"And if he's dying of thirst, Suggs—what then?" some one broke in.

"Of course the jury saw it that way. I made it so plain to them they had to. Now, I've a theory—"

"Joel, I want you to meet Mr. Morancy. He's our national hero in this part of the world. D'you ever hear of him in Boston—the fellow who won fifty thousand dollars in one poker game!"

Joel found himself shaking hands with a florid faced man with iron grey hair. Beneath the shade of a broad brimmed felt hat, the calm features gave no clue to such an extravagant reputation.

"But it occurred on a Mississippi River steamboat, Mr. Talbot." Mr. Morancy laughed, as he shook hands.

"He wants to give you the impression that it was an accident," Colonel Andrews put in, "but it was as premeditated as the fellow who had waited for a Royal Flush."

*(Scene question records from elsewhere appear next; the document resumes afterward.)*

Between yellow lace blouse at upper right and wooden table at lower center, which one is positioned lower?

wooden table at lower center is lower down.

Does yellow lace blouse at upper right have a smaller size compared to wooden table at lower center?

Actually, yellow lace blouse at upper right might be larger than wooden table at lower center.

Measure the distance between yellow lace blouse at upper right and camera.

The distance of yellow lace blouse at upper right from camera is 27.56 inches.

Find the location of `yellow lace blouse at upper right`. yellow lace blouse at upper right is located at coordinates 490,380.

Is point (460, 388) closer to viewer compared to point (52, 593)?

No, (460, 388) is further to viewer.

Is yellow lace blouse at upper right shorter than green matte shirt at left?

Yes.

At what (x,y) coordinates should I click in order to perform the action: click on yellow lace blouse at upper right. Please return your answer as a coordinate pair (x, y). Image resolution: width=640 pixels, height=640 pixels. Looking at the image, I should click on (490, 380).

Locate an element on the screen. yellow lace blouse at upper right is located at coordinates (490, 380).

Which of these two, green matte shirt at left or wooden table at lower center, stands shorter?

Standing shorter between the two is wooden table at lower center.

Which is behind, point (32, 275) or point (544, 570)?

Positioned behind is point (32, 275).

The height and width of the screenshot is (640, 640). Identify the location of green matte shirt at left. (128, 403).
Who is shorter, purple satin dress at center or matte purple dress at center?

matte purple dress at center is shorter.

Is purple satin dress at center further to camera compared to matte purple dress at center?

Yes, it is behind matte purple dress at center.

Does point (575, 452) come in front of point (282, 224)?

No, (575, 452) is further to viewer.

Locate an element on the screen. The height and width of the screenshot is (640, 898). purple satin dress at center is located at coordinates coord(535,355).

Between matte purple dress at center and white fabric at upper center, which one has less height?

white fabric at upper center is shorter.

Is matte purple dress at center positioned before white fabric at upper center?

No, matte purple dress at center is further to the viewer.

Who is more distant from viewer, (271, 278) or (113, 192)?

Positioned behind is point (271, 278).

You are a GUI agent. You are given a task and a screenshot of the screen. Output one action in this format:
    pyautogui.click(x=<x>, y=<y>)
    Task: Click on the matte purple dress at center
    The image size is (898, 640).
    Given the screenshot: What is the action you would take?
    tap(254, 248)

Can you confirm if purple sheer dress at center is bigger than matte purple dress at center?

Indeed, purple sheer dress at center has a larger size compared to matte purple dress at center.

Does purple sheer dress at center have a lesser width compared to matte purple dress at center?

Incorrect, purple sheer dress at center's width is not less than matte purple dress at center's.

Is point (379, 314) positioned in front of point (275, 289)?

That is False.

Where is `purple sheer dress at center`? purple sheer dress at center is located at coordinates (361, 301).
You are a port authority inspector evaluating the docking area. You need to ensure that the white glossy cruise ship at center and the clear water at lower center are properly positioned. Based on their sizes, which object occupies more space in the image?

"Tell us, Colonel! Sh'h! The Colonel's on for a story!" came from the crowd.

The old fellow threw back his shoulders and swelled portentously.

"Gentlemen," he said, in his rolling, grandiloquent style, "I never tell that story except when there is a chance for me to hold what that fellow had waited for."

It was a signal for the crowd to move to the club room just back of the bar. There, three cloth-covered tables were placed in the centre of the room. About one, several men were already hard at it, the sound of the chips, the boisterous laughter and oaths telling that the game was at its height.